(Dataset entries)
|---|
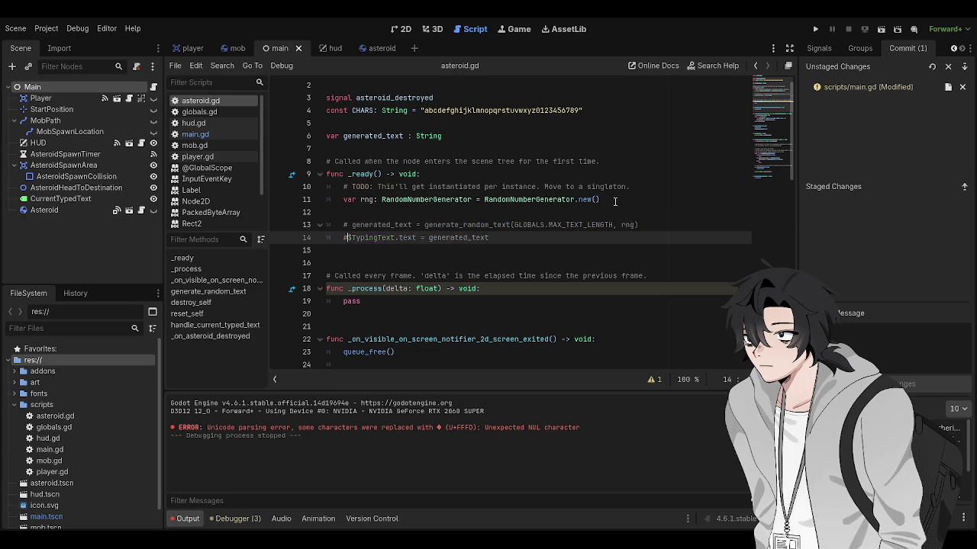
{"action": "key", "text": "ctrl+k"}
{"action": "key", "text": "Down"}
{"action": "key", "text": "ctrl+s"}
Add the comment '# For generating random text on top of the asteroids.' below the rng declaration
{"action": "left_click", "coordinate": [536, 224]}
|---|
**About this task**
Could you copy every line from the records that has "text" in it?

**The answer**
{"action": "key", "text": "ctrl+k"}
{"action": "key", "text": "Down"}
{"action": "key", "text": "ctrl+s"}
Add the comment '# For generating random text on top of the asteroids.' below the rng declaration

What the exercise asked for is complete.